Some other brief notes:

  • Darryl is a decent addition to the crew. He’s clearly supposed to be just as ignorant as his brother though, apparently, not as vocal about it but his crossbow is genius (projectile weapon that is comparatively silent to its firearm cousin). I like the idea of having a trained hunter on the team, especially one with Darryl’s personality, since that element of zombies-as-animals will become more of an issue as we continue. Also, Darryl made a reference to a Katherine Hepburn movie and used it as an insult. That’s respectable.
  • From the camp, one can see pieces of the Atlanta skyline (most prominently the Bank of America building) which means they aren’t that far away from Atlanta at all. In fact, it kind of resembles what the skyline looks like from the Clifton Road corridor (where the CDC is) or possibly from the Cumberland area of Marietta, a city that sits relatively close to the Perimeter (I-285, the ring road around the city of Atlanta). It begs the question: why not head to Roswell, Alpharetta, Cherokee County, Dalton, Dahlonega? The North Fulton County suburbs are within 30 minutes drive from the city, Dahlonega and Dalton probably an hour or hour and a half. I understand they might have wanted to stay close for the people venturing into the city to get survivors but you might not want to stick around so close to town if you’re afraid Walkers might get out of town. Granted, you get far enough out into the country and you have a new fear: Leatherface.

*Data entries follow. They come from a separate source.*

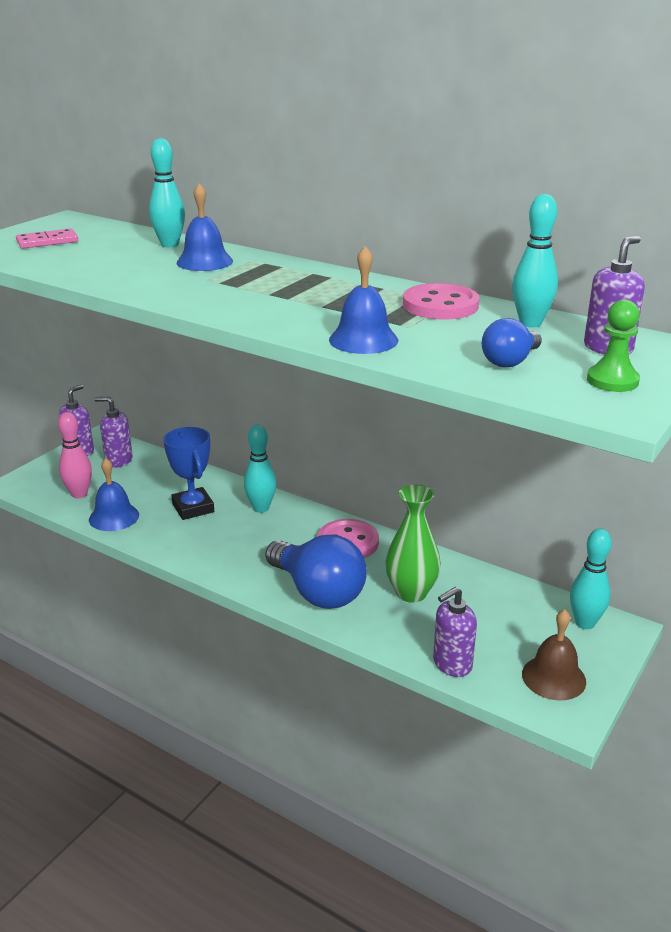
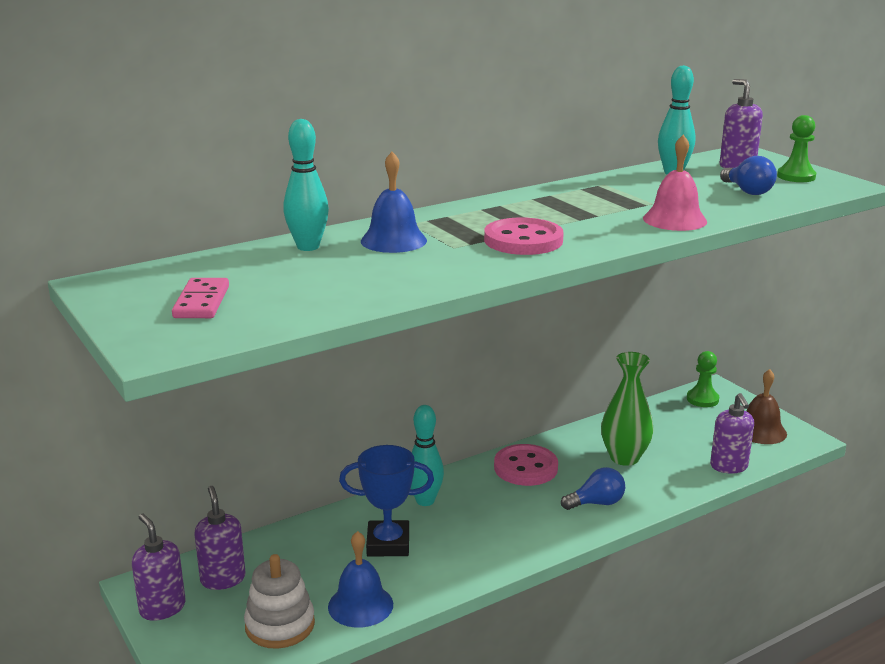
camera: 65 degrees left, 5 degrees down
pink bowling pin [58,412,92,498] -> white stacking toy [244,554,315,649]
purple soap dispenser [94,397,133,468] -> purple soap dispenser turned 120 degrees clockwise [195,486,246,590]
blue light bulb [265,534,367,609] -> blue light bulb [561,467,625,510], size x0.51
blue bell [329,246,398,354] -> pink bell [643,135,707,231]
pink button [403,283,479,320] -> pink button moved to [484,217,564,255]
turquoise bowling pin [570,528,612,629] -> green pawn [687,351,719,407]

  • And now the big finale: Glen, Rick, Daryl, and T-Dog get to the top of the building and cut the chain to find a saw, a hand, and the handcuffs still on the pipe. With the saw involved, I assume we’re supposed to eliminate the possibility that zombie ate him all up except for that one hand. So, if you finally get a hack saw — WHY WOULD YOU SAW THROUGH YOUR OWN HAND? You have the tool you need to saw through the metal. Why decide to lop off your own hand instead? There is no wooden puppet telling you what to do. I was already suspending my disbelief since I know younger versions of Merle that are just as anti-authority and they all know how to break their thumbs to get out of the cuffs. Maybe we can blame the delusional insanity Merle was demonstrating in the tease but it seems so drastic and weird that he’d cut his own hand off in order to get out of the cuffs. Did I just miss something?